Frances Woolley has ably pointed out that modern public transit systems try to fulfil three mutually-antagonistic (probably not mutually exclusive) goals: Getting poor people to and from work cheaply; getting affluent people to and from work in what we all hope is a more environmentally-friendly way than single-occupancy SUVs; and providing safe and comfortable jobs for public-sector unionized employees.
By way of Reason‘s Nick Gillespie, we discover this article at Salon by Will Doig. Doig is upset by the sort of thing Gillespie writes about D.C.’s bike-sharing programme, whose demographics are overwhelmingly affluent, white, and highly educated — maybe not a tax-funded transportation programmer for the 1%, but easily a transfer to the 5%. Doig first points out the problem:
The ReasonTV report was prompted by a survey that showed 95 percent of the system’s regular users have college degrees, four-fifths are white, and only 7 percent make less than $25,000 a year. This ridership obviously doesn’t reflect the demographics of Washington, D.C. Despite this, the system has received $16 million in subsidies — $1 million of which was earmarked for transportation to benefit low-income residents.
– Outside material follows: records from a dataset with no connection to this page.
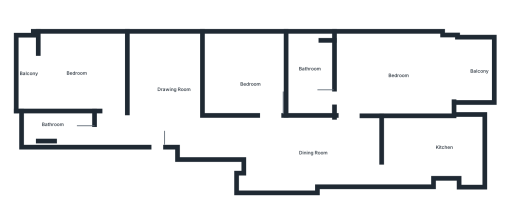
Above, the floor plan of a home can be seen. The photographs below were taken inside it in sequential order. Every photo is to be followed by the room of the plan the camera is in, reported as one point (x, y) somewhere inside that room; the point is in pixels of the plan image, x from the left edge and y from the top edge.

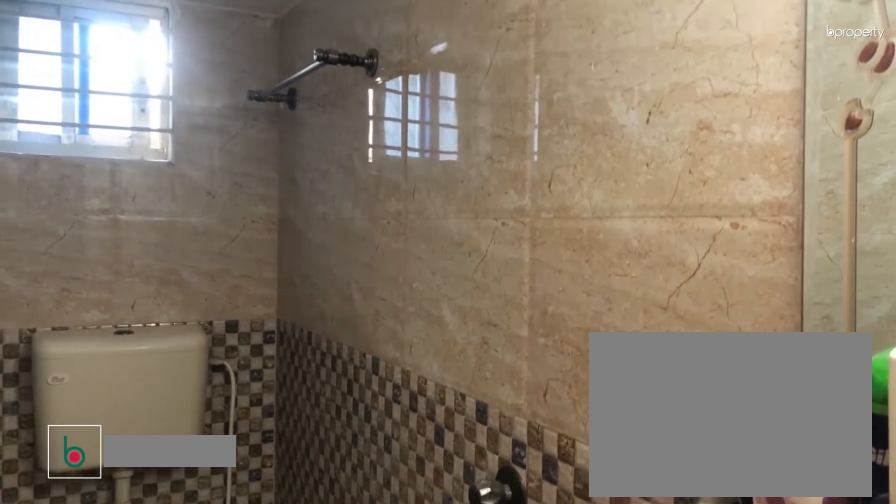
(62, 128)
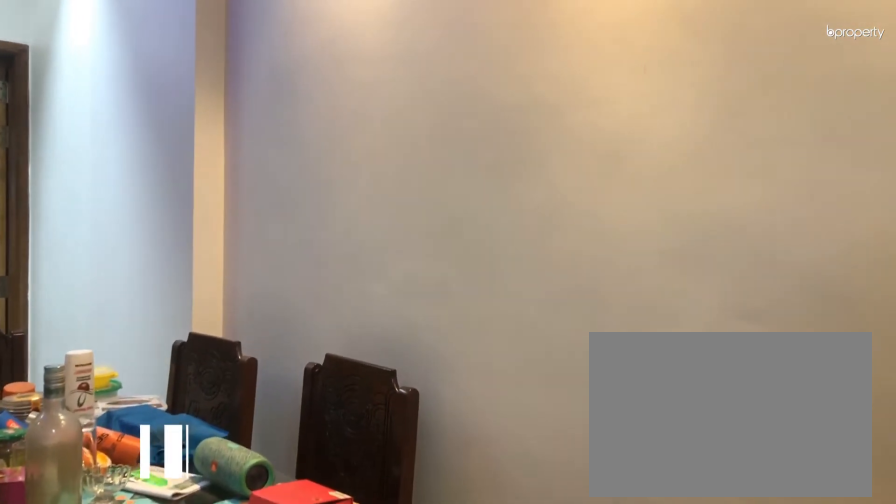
(293, 151)
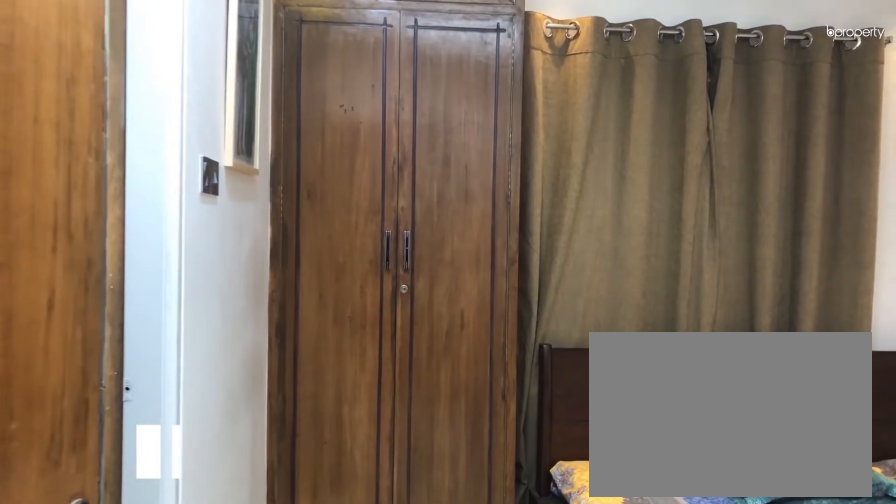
(406, 73)
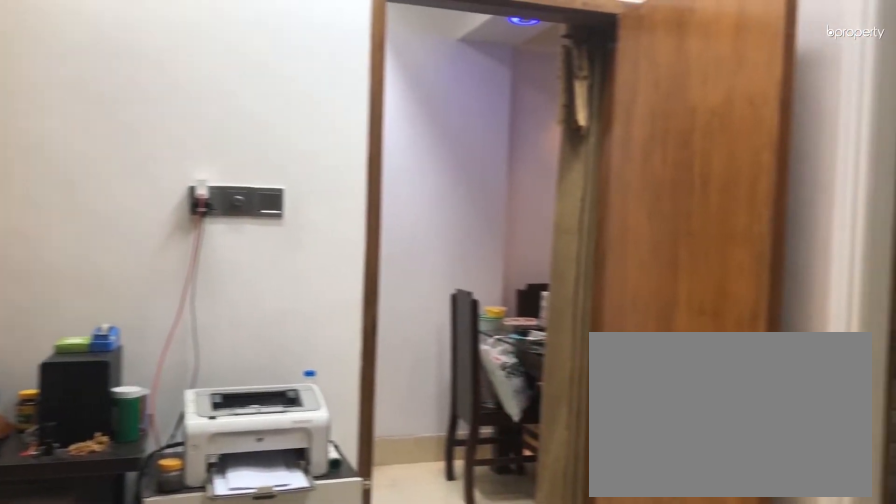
(402, 78)
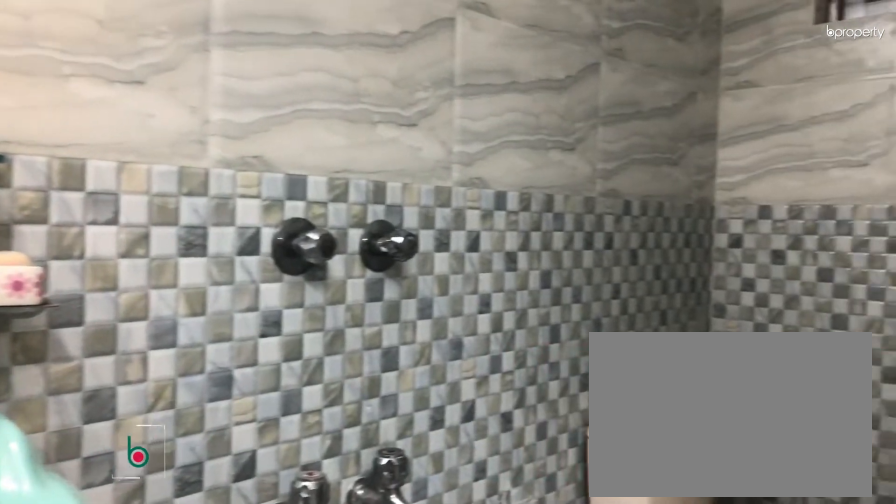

And then airily waves it away:
It’s an argument that’s carefully calculated to befuddle people who are used to arguing against inequality, and who typically rage against the idea of government handouts for the well-off. Suddenly, bikeshare users are being asked to justify a publicly funded system that’s not used by everybody equally.
Except that we don’t have to justify it, because it’s public transportation.
You should click through to verify that I didn’t truncate that last paragraph, editing away context to make it look bad. ”We don’t have to justify it, because it’s public transportation” might be the most breathtakingly honest retort to a regressive transfer I’ve ever seen. But while “It’s a shibboleth, now shut up” might be an honest statement of position, it’s not a particularly good argument.

Jaw-droppingly honest, and yet it doesn’t leave a mark.